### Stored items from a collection
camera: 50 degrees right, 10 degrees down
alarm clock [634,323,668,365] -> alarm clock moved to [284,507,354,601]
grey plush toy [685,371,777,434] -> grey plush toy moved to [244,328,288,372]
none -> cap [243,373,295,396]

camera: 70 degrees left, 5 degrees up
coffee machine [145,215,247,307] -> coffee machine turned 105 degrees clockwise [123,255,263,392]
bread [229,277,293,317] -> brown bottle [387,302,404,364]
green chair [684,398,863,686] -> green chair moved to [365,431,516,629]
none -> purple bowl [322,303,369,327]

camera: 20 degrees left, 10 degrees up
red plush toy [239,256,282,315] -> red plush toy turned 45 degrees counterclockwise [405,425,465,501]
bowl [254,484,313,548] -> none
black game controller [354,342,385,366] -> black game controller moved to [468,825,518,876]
--
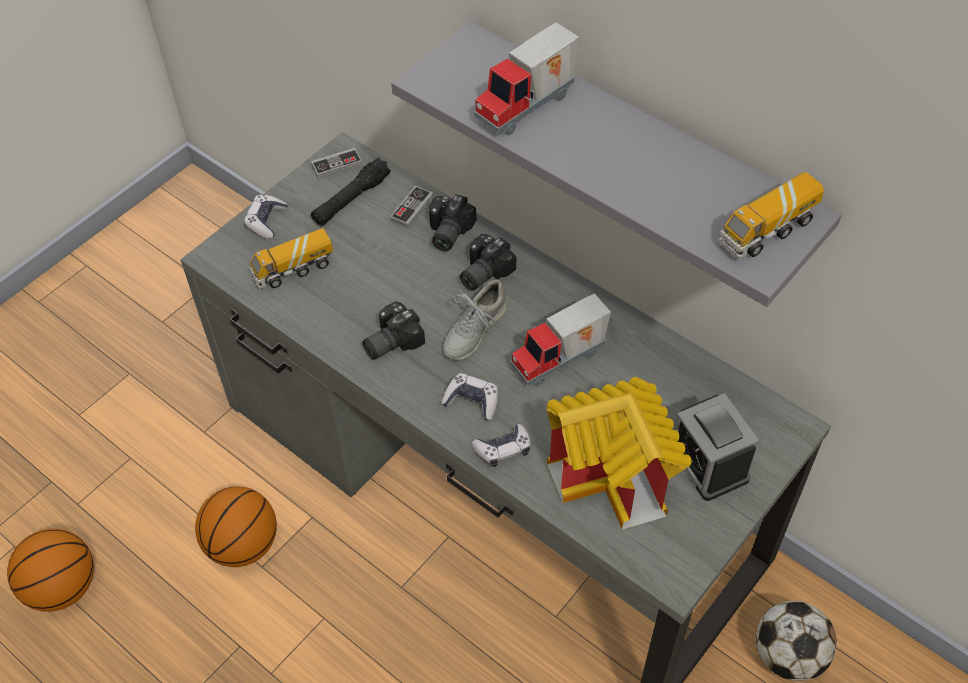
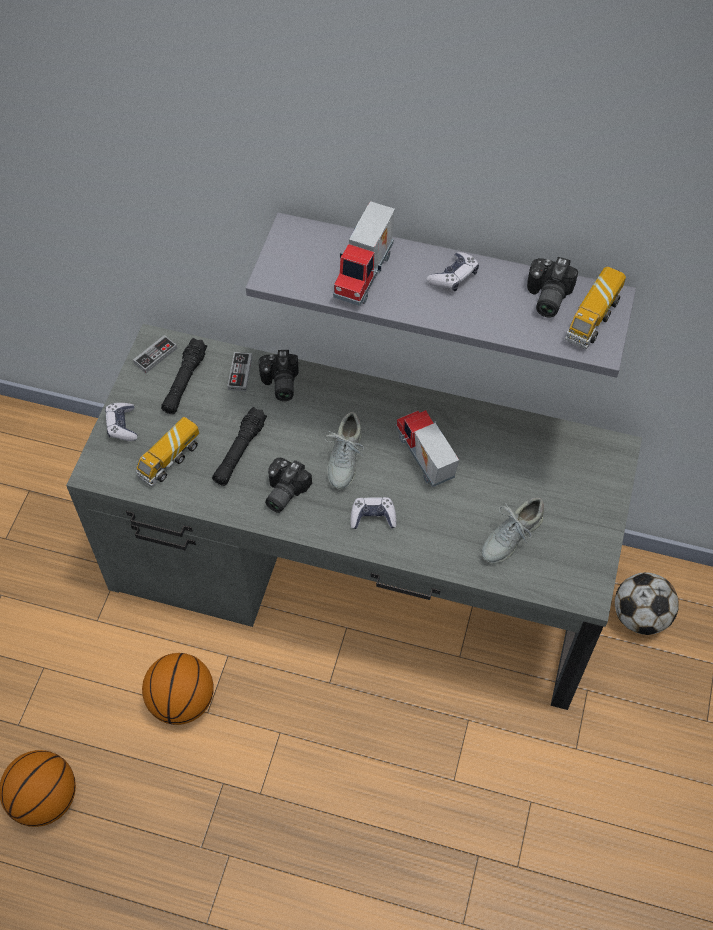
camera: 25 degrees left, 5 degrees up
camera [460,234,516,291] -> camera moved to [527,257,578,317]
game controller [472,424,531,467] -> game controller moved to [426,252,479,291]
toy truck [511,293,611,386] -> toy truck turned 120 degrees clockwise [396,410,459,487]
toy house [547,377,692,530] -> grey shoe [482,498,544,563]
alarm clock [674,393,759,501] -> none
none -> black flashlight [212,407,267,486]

### Exercise prompt
Your answer must be a copy of every line in the data above that holds the string "none".

### Completed task
none -> cap [243,373,295,396]
none -> purple bowl [322,303,369,327]
bowl [254,484,313,548] -> none
alarm clock [674,393,759,501] -> none
none -> black flashlight [212,407,267,486]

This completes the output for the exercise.